Lines of data
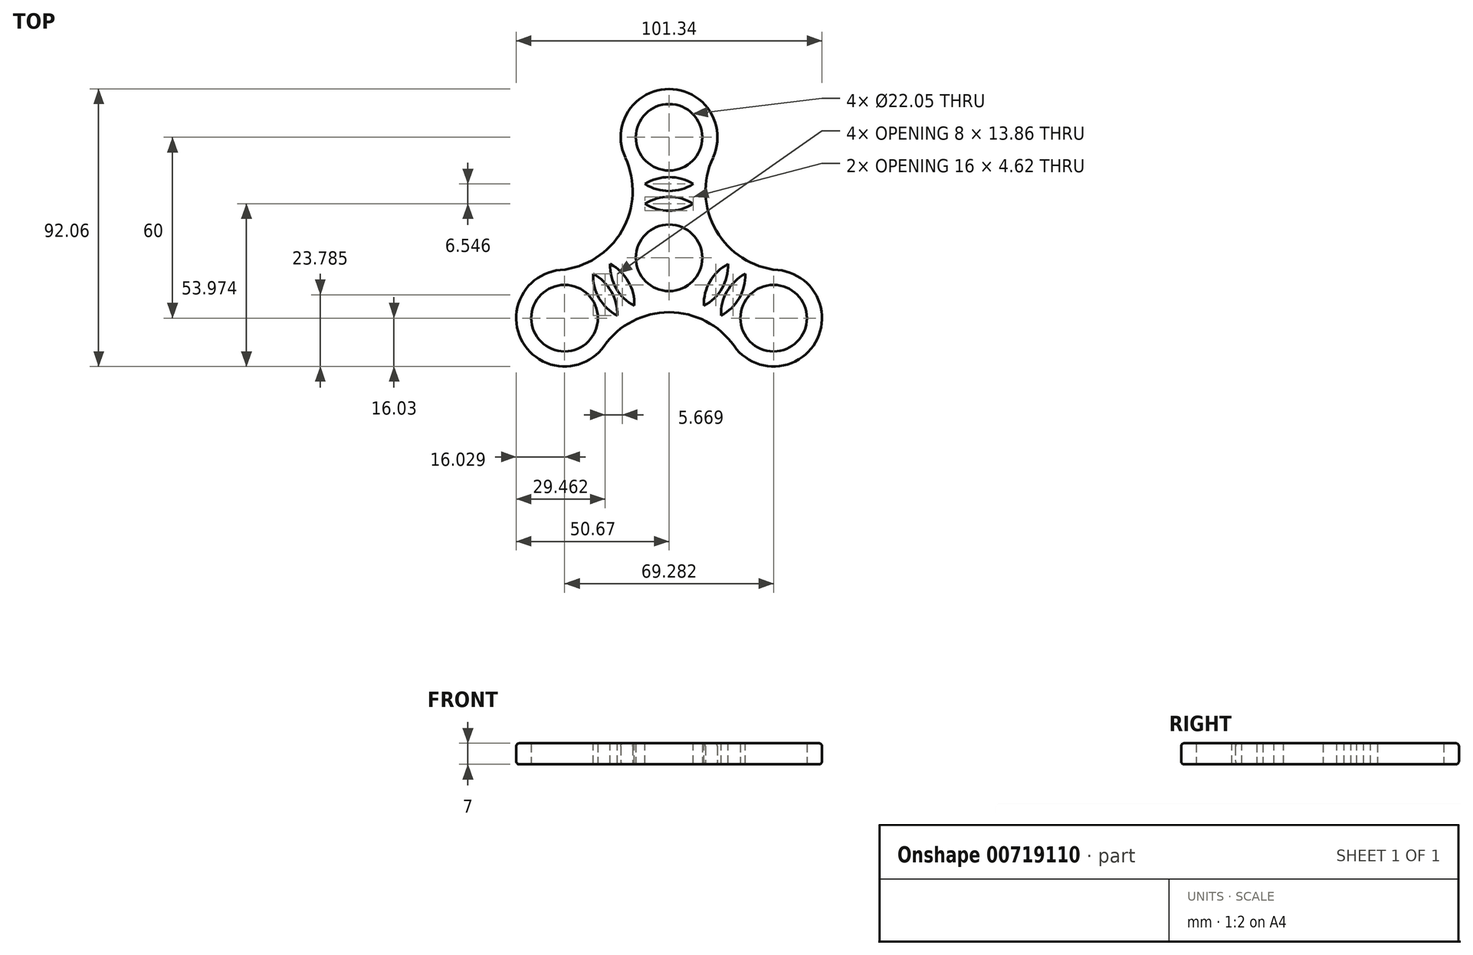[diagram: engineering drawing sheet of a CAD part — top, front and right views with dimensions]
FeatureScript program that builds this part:
annotation { "Feature Type Name" : "Feature", "Feature Type Description" : "" }
export const myFeature = defineFeature(function(context is Context, id is Id, definition is map)
    precondition{}
    {
        {
            var Q0;
            Q0=qCreatedBy(makeId("Top.planeOp"),FACE);
            var sketch = newSketch(context, id + "F0", { "sketchPlane" : qUnion([Q0])});
            skCircle(sketch, "E0", {"center": v(0, 0) * mm, "radius": 11.03 * mm});
            skCircle(sketch, "E1", {"center": v(0, 40) * mm, "radius": 11.03 * mm});
            skCircle(sketch, "E2.0", {"center": v(0, 40) * mm, "radius": 16.02 * mm});
            skCircle(sketch, "E3.0", {"center": v(0, 0) * mm, "radius": 18.02 * mm});
            skArc(sketch, "E4", {"start": v(-15.6, 9.01) * mm, "mid": v(-12.11, 21) * mm, "end": v(-14.53, 33.25) * mm});
            skLineSegment(sketch, "E5", {"start": v(0, -22.67) * mm, "end": v(0, 73.3) * mm, "construction": true});
            skArc(sketch, "E6.MirrorCS", {"start": v(15.6, 9.01) * mm, "mid": v(12.11, 21) * mm, "end": v(14.53, 33.25) * mm});
            skArc(sketch, "E7.1.0", {"start": v(0, -18.02) * mm, "mid": v(-12.13, -20.99) * mm, "end": v(-21.53, -29.21) * mm});
            skArc(sketch, "E7.1.1", {"start": v(-15.61, 9.01) * mm, "mid": v(-24.24, -0.01) * mm, "end": v(-36.06, -4.04) * mm});
            skCircle(sketch, "E7.1.2", {"center": v(-34.64, -20) * mm, "radius": 16.02 * mm});
            skCircle(sketch, "E7.1.3", {"center": v(-34.64, -20) * mm, "radius": 11.03 * mm});
            skArc(sketch, "E7.2.0", {"start": v(15.61, 9.01) * mm, "mid": v(24.24, -0.01) * mm, "end": v(36.06, -4.04) * mm});
            skArc(sketch, "E7.2.1", {"start": v(0, -18.02) * mm, "mid": v(12.13, -20.99) * mm, "end": v(21.53, -29.21) * mm});
            skCircle(sketch, "E7.2.2", {"center": v(34.64, -20) * mm, "radius": 16.02 * mm});
            skCircle(sketch, "E7.2.3", {"center": v(34.64, -20) * mm, "radius": 11.03 * mm});
            skSolve(sketch);
        }
        {
            var Q0;
            Q0=qSketchRegion(id+"F0",true);
            var Q1;
            Q1=makeQuery(id+"F0.imprint","IMPRINT",FACE,{"disambiguationData":[TD([[makeQuery(id+"F0.imprint","IMPRINT",EDGE,{"derivedFrom":sQuery(id+"F0.wireOp",EDGE,"E0")}),-1.0]])]});
            extrude(context, id + "F1", {"entities" : qUnion([Q0, Q1]), "depth" : 7 * mm, "offsetDistance" : 25 * mm});
        }
        {
            var Q0;
            Q0=makeQuery(id+"F1.opExtrude","SWEPT_FACE",FACE,{"disambiguationData":[OSD([sQuery(id+"F0.wireOp",EDGE,"E2.0")])]});
            var Q1;
            Q1=makeQuery(id+"F1.opExtrude","SWEPT_FACE",FACE,{"disambiguationData":[OSD([sQuery(id+"F0.wireOp",EDGE,"E4")])]});
            var Q2;
            Q2=makeQuery(id+"F1.opExtrude","SWEPT_FACE",FACE,{"disambiguationData":[OSD([sQuery(id+"F0.wireOp",EDGE,"E7.1.1")])]});
            var Q3;
            Q3=makeQuery(id+"F1.opExtrude","SWEPT_FACE",FACE,{"disambiguationData":[OSD([sQuery(id+"F0.wireOp",EDGE,"E7.1.2")])]});
            var Q4;
            Q4=makeQuery(id+"F1.opExtrude","SWEPT_FACE",FACE,{"disambiguationData":[OSD([sQuery(id+"F0.wireOp",EDGE,"E7.2.1")])]});
            fillet(context, id + "F2", {"entities" : qUnion([Q0, Q1, Q2, Q3, Q4]), "radius" : 1 * mm, "tangentPropagation" : true, "allowEdgeOverflow" : false});
        }
        {
            var Q0;
            Q0=makeQuery(id+"F1.opExtrude","CAP_FACE",FACE,{"disambiguationData":[OSD([sQuery(id+"F0.wireOp",EDGE,"E0"),sQuery(id+"F0.wireOp",EDGE,"E1"),sQuery(id+"F0.wireOp",EDGE,"E2.0"),sQuery(id+"F0.wireOp",EDGE,"E3.0"),sQuery(id+"F0.wireOp",EDGE,"E4"),sQuery(id+"F0.wireOp",EDGE,"E6.MirrorCS"),sQuery(id+"F0.wireOp",EDGE,"E7.1.0"),sQuery(id+"F0.wireOp",EDGE,"E7.1.1"),sQuery(id+"F0.wireOp",EDGE,"E7.1.2"),sQuery(id+"F0.wireOp",EDGE,"E7.1.3"),sQuery(id+"F0.wireOp",EDGE,"E7.2.0"),sQuery(id+"F0.wireOp",EDGE,"E7.2.1"),sQuery(id+"F0.wireOp",EDGE,"E7.2.2"),sQuery(id+"F0.wireOp",EDGE,"E7.2.3")])],"isStart":false});
            var sketch = newSketch(context, id + "F3", { "sketchPlane" : qUnion([Q0])});
            skArc(sketch, "E8", {"start": v(8, 24.49) * mm, "mid": v(0, 26.8) * mm, "end": v(-8, 24.49) * mm});
            skArc(sketch, "E9", {"start": v(-8, 24.49) * mm, "mid": v(0, 22.18) * mm, "end": v(8, 24.49) * mm});
            skLineSegment(sketch, "E10", {"start": v(0, 37.2) * mm, "end": v(0, 11.78) * mm, "construction": true});
            skPoint(sketch, "E11", {"position": v(0, 26.8) * mm});
            skLineSegment(sketch, "E12", {"start": v(-8, 24.49) * mm, "end": v(-8, 37.2) * mm, "construction": true});
            skLineSegment(sketch, "E13", {"start": v(-8, 24.49) * mm, "end": v(-8, 11.78) * mm, "construction": true});
            skArc(sketch, "E14", {"start": v(8, 17.94) * mm, "mid": v(0, 20.25) * mm, "end": v(-8, 17.94) * mm});
            skArc(sketch, "E15", {"start": v(-8, 17.94) * mm, "mid": v(0, 15.63) * mm, "end": v(8, 17.94) * mm});
            skLineSegment(sketch, "E16", {"start": v(0, 30.64) * mm, "end": v(0, 5.24) * mm, "construction": true});
            skLineSegment(sketch, "E17", {"start": v(-8, 17.94) * mm, "end": v(-8, 30.64) * mm, "construction": true});
            skLineSegment(sketch, "E18", {"start": v(-8, 17.94) * mm, "end": v(-8, 5.24) * mm, "construction": true});
            skArc(sketch, "E19.1.0", {"start": v(-11.54, -15.9) * mm, "mid": v(-13.54, -7.82) * mm, "end": v(-19.54, -2.04) * mm});
            skArc(sketch, "E19.1.1", {"start": v(-19.54, -2.04) * mm, "mid": v(-17.54, -10.13) * mm, "end": v(-11.54, -15.9) * mm});
            skArc(sketch, "E19.1.2", {"start": v(-17.2, -19.17) * mm, "mid": v(-19.2, -11.1) * mm, "end": v(-25.2, -5.32) * mm});
            skArc(sketch, "E19.1.3", {"start": v(-25.2, -5.32) * mm, "mid": v(-23.2, -13.4) * mm, "end": v(-17.2, -19.17) * mm});
            skArc(sketch, "E19.2.0", {"start": v(19.54, -2.04) * mm, "mid": v(13.54, -7.82) * mm, "end": v(11.54, -15.9) * mm});
            skArc(sketch, "E19.2.1", {"start": v(11.54, -15.9) * mm, "mid": v(17.54, -10.13) * mm, "end": v(19.54, -2.04) * mm});
            skArc(sketch, "E19.2.2", {"start": v(25.2, -5.32) * mm, "mid": v(19.2, -11.1) * mm, "end": v(17.2, -19.17) * mm});
            skArc(sketch, "E19.2.3", {"start": v(17.2, -19.17) * mm, "mid": v(23.2, -13.4) * mm, "end": v(25.2, -5.32) * mm});
            skPoint(sketch, "E19.center", {"position": v(0, 0) * mm});
            skSolve(sketch);
        }
        {
            var Q0;
            Q0 = qSketchRegion(id + "F3", true);
            extrude(context, id + "F4", {"entities" : qUnion([Q0]), "operationType" : NewBodyOperationType.REMOVE, "oppositeDirection" : true, "depth" : 25 * mm, "offsetDistance" : 25 * mm});
        }
    });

_EXERCISE OBJECTIVE_
From the listing above, collect every line that contains the string "newSketch".

_RESPONSE TO THE EXERCISE_
            var sketch = newSketch(context, id + "F0", { "sketchPlane" : qUnion([Q0])});
            var sketch = newSketch(context, id + "F3", { "sketchPlane" : qUnion([Q0])});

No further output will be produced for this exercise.